Laggards Aside, GOP Plan Meets Goal
The National Republican Congressional Committee’s “Battleground” program exceeded its $16 million target Wednesday, even as a handful of senior lawmakers remained delinquent in their payments.
The fundraising effort calls on incumbent Members to deliver money from their own re-election accounts so the NRCC can apportion it to the most competitive districts in the country. While the program represents a relatively small portion of the committee’s total haul for the cycle, GOP lawmakers called Wednesday’s milestone an important one.
“This is the first hard-money battleground,” said Rep. Mike Rogers (Mich.), who was tapped to run the program by the party leadership. “We met our goal because people overperformed.”

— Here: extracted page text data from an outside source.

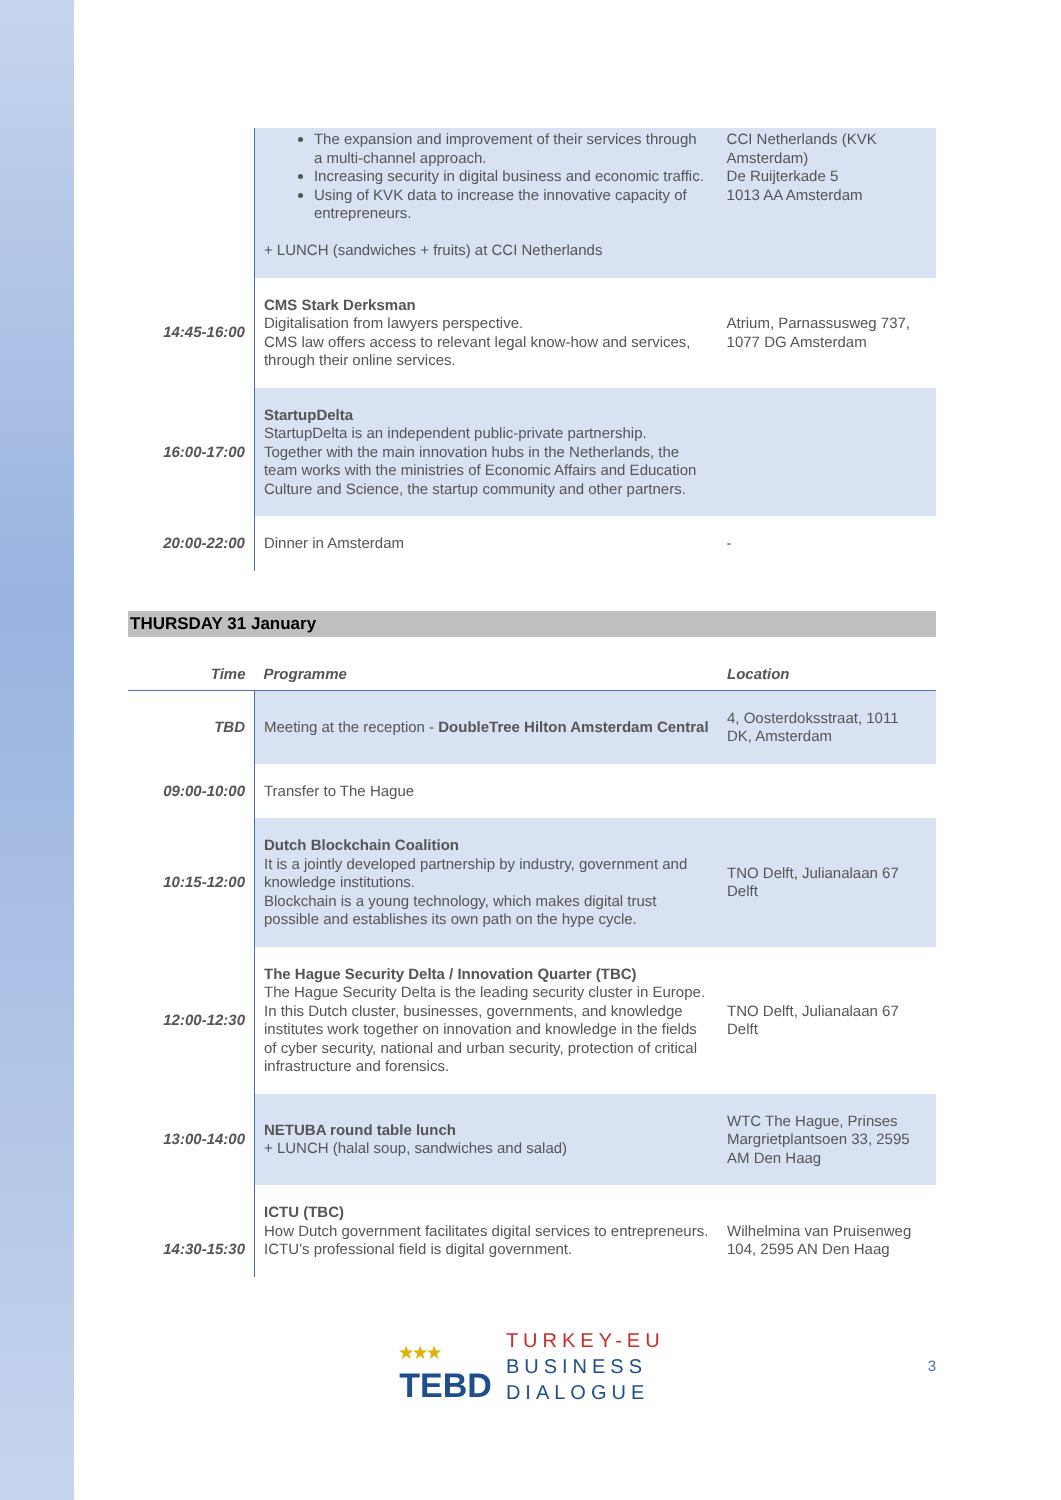| | The expansion and improvement of their services through a multi-channel approach. Increasing security in digital business and economic traffic. Using of KVK data to increase the innovative capacity of entrepreneurs. + LUNCH (sandwiches + fruits) at CCI Netherlands | CCI Netherlands (KVK Amsterdam) De Ruijterkade 5 1013 AA Amsterdam |
| 14:45-16:00 | CMS Stark Derksman Digitalisation from lawyers perspective. CMS law offers access to relevant legal know-how and services, through their online services. | Atrium, Parnassusweg 737, 1077 DG Amsterdam |
| 16:00-17:00 | StartupDelta StartupDelta is an independent public-private partnership. Together with the main innovation hubs in the Netherlands, the team works with the ministries of Economic Affairs and Education Culture and Science, the startup community and other partners. | |
| 20:00-22:00 | Dinner in Amsterdam | - |
THURSDAY 31 January
| Time | Programme | Location |
| --- | --- | --- |
| TBD | Meeting at the reception - DoubleTree Hilton Amsterdam Central | 4, Oosterdoksstraat, 1011 DK, Amsterdam |
| 09:00-10:00 | Transfer to The Hague | |
| 10:15-12:00 | Dutch Blockchain Coalition It is a jointly developed partnership by industry, government and knowledge institutions. Blockchain is a young technology, which makes digital trust possible and establishes its own path on the hype cycle. | TNO Delft, Julianalaan 67 Delft |
| 12:00-12:30 | The Hague Security Delta / Innovation Quarter (TBC) The Hague Security Delta is the leading security cluster in Europe. In this Dutch cluster, businesses, governments, and knowledge institutes work together on innovation and knowledge in the fields of cyber security, national and urban security, protection of critical infrastructure and forensics. | TNO Delft, Julianalaan 67 Delft |
| 13:00-14:00 | NETUBA round table lunch + LUNCH (halal soup, sandwiches and salad) | WTC The Hague, Prinses Margrietplantsoen 33, 2595 AM Den Haag |
| 14:30-15:30 | ICTU (TBC) How Dutch government facilitates digital services to entrepreneurs. ICTU’s professional field is digital government. | Wilhelmina van Pruisenweg 104, 2595 AN Den Haag |
★★★
TEBD
TURKEY-EU
BUSINESS
DIALOGUE
3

Members were asked to contribute on a sliding scale that factored in their committee and leadership positions as well as the relative difficulty of their own re-election bids.
One lawmaker who “overperformed” was Florida Rep. Clay Shaw, who forked over a $300,000 check Wednesday morning — double what a Ways and Means subcommittee chairman would be expected to give.
Shaw’s contribution was notable because he resides in a competitive district, although his re-election race got significantly easier last month when his opponent, former Wilton Manors Mayor Jim Stork (D), withdrew from the contest.
Another senior Ways and Means member, Rep. Nancy Johnson (Conn.), also exceeded her expected donation Wednesday, as did Rep. Jim McCrery (La.) last month.
On the other end of the spectrum, a handful of senior lawmakers have yet to contribute anything to Battleground.
According to an aide familiar with the program, those GOP Members include Reps. Terry Everett (Ala.), Elton Gallegly (Calif.), Joel Hefley (Colo.) and Jerry Moran (Kan.). As subcommittee chairmen on nonexclusive panels, they would be expected to contribute $65,000 apiece.
As of the latest reporting period, Gallegly had more than $1.1 million in the bank. Everett and Moran each had more than $800,000 on hand. Hefley reported just $82,000.
None of the four lawmakers’ offices returned calls seeking comment.